His nickname was Beast Mode, because when they gave Marshawn Lynch the football he ran like a beast, a fearsome creature full of sound and fury who stomped through defenses as if intent on leaving permanent footprints in the earth.
The only thing he couldn't leave his mark on, it turns out, was the game's actuarials.
They are pitiless, those actuarials, and what they say is if you're a running back in professional football, you're going to have three, four, maybe five seasons to make your mark. After that, the clock starts ticking toward career's end. By the time you're 30, 31, 32, unless you're a very rare sort, the game has pretty much used you up.
This is the hard reality of the millennial NFL: It makes you rich and then it uses you up. And so Beast Mode, who clearly gets that as well as anyone, announced obliquely on Super Bowl Sunday -- he tweeted out a pair of empty cleats hanging on a wire -- that he was, well, hanging 'em up.
At 29.
Which is to say, right on time if you're a running back who understands the prevailing realities.
In doing this he follows another NFL star, Calvin Johnson, who's walking away at 30 unless the Detroit Lions can talk him out of it.
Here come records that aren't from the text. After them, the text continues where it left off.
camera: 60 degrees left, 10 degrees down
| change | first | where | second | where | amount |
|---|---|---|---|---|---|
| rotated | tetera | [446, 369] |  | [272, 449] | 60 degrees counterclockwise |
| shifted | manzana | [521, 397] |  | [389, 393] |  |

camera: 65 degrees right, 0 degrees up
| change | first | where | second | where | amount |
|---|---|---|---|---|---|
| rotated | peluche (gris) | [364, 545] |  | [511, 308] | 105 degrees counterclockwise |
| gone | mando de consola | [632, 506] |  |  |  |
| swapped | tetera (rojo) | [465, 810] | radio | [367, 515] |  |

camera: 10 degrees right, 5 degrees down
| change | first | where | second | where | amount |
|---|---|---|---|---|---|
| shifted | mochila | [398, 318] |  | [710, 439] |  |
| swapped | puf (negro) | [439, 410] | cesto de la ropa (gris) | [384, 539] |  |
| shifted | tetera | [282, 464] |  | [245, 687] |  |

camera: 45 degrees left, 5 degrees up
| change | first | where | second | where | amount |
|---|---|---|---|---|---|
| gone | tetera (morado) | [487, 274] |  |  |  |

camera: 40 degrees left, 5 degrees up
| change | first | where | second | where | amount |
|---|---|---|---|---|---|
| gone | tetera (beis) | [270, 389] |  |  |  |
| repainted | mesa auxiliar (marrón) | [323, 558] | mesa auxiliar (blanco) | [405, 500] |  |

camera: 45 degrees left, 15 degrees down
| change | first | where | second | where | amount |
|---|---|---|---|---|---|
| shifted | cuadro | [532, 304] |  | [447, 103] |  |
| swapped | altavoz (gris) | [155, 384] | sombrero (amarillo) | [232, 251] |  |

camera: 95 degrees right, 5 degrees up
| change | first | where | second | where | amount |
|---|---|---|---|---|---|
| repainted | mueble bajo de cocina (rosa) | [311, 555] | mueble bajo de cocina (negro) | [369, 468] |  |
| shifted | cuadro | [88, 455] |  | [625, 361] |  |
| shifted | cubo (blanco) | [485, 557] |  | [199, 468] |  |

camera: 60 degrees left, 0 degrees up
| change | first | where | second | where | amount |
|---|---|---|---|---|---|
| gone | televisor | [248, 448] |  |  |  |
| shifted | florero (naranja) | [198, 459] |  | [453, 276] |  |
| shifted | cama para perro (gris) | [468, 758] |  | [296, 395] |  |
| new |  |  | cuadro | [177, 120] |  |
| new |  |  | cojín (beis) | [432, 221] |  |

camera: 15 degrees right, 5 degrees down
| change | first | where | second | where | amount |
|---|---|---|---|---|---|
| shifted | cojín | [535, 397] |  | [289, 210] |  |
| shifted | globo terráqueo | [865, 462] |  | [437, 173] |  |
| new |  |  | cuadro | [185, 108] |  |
They will not be the last to decide football beyond the big Three Oh is a futile race against diminishing returns. They are, to belabor a point, only the latest.
The game makes you rich and then uses you up. That's simply its nature. And so the only alternative, if you're Calvin Johnson or Marshawn Lynch or whoever's next to follow them down this road, is to achieve the former and then get out before the latter.
That lonely pair of cleats hanging on a wire?
You can make book on it now: They won't be lonely for long.